Malmgren sagt: „Bei der Konstruktion hatten wir uns an den deutschen Fachwerkbrücken orientiert.“ Er besteht aus einem leichten Hochleistungsmaterial, die Arme sind aus Kohlefaser und für die Gelenke wird Aluminium verwendet.
„Dabei haben wir alle Servomotoren und Getriebe an einem zentralen Punkt platziert, der sich kaum bewegt. Wir nutzen die Gesetze der Physik, die gesamte bewegte Masse ist ultraleicht, und alle schweren Dinge stehen im Grunde still“, gibt sich Malmgren begeistert. Der HKM1800 ist so konfiguriert, dass er äußerst wenig Masse bewegt, was Spitzenleistungen bei minimalem Energieverbrauch ermöglicht.
Energieeffizienter Roboter dank Konstruktion
Somit ist der HKM ein sehr energieeffizienter Roboter. Der Roboterarm wiegt nur etwa 25 kg, was bedeutet, dass er bei der Bewegung ein Minimum an Energie verbraucht. Dadurch kann er ohne große Energieverluste oder Wärmeentwicklung schnell beschleunigen und verlangsamen. Dies führt zu geringeren Energiekosten und vereinfacht die Installationsverfahren. „Wir stellen fest, dass Unternehmen mehr und mehr an diesen umweltfreundlichen Eigenschaften interessiert sind, um ihre Marken durch den Einsatz dieser sehr energieeffizienten Roboter zu stärken.“
Kebas Produktmanager Garstenauer hält fest: „Wir sind stolz darauf, Teil des HKM1800 zu sein. Dieses Projekt zeigt, wie unsere Kunden ihre Kerntechnologie auf der Grundlage unserer ausgereiften und leistungsstarken KeMotion-Roboterplattform implementieren und ihr Produkt schnell und zuverlässig auf den Markt bringen können.“
Keba durfte mit diesem Projekt die Grundlage für die Leistungsfähigkeit von Cognibotics bilden, einschließlich Servoantrieben, roboterspezifischer Sicherheitstechnik, Bewegungsplaner, Programminterpreter, mobilen Bedienlösungen und Schnittstellen zur Systemintegration.

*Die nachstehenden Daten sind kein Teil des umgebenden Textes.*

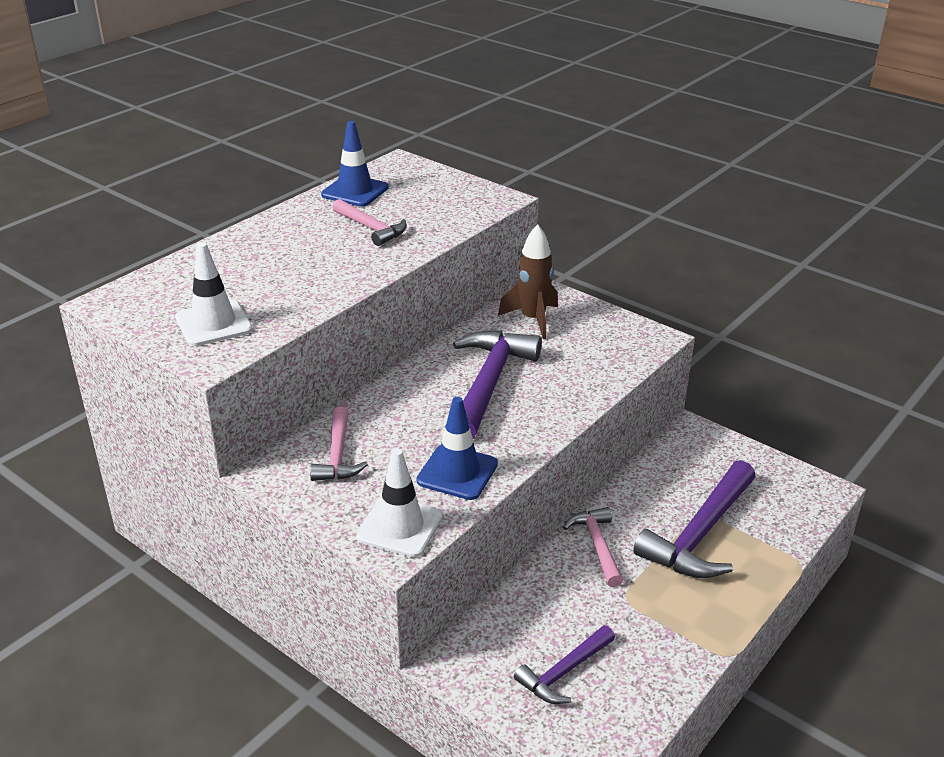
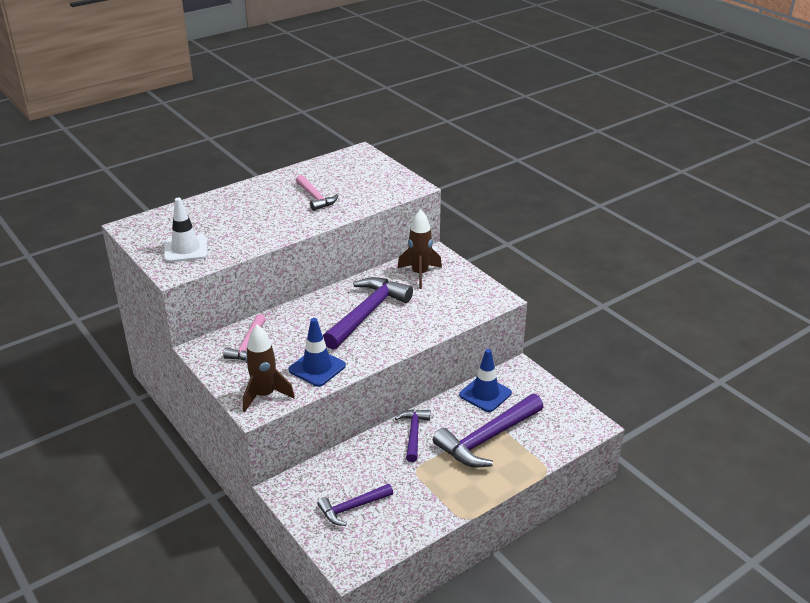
camera: 15 degrees right, 0 degrees up
(355, 191) = (319, 170): blue traffic cone -> blue traffic cone (485, 394)
(400, 526) = (265, 395): white traffic cone -> brown rocket
(597, 546) = (413, 434): pink hammer -> purple hammer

Weltpremiere auf der automatica 2023
Cognibotics und Keba beschlossen ihre erfolgreiche Zusammenarbeit genau dort zu feiern, wo sie sich ein Jahr zuvor begegnet waren. Auf dem gemeinsamen Messestand der automatica 2023 wurde die HKM1800 erstmals der Weltöffentlichkeit präsentiert und es war ein voller Erfolg.
Als Bonus wurde der erste Kaufvertrag für das HKM1800 direkt auf dem Messestand feierlich unterzeichnet – von wem, das wird jedoch noch nicht verraten, da eine umfangreiche Integration stattfindet. In der Zwischenzeit hat ein anderes Unternehmen, Nowaste Logistic aus Helsingborg/Schweden, Geschichte geschrieben, indem es den Medien den ersten installierten HKM-Handlingsroboter präsentierte.
Das Unternehmen ist für seine Vorreiterrolle in der Lagerautomatisierung bekannt. Von seinen Terminals aus beliefert das Unternehmen eine Vielzahl von Kunden aus den unterschiedlichsten Branchen, von Lebensmitteln über Süßwaren bis hin zur Inneneinrichtung. Das Pilotprojekt begann Ende Februar 2024. Noch dieses Jahr sollen weitere Projekte folgen.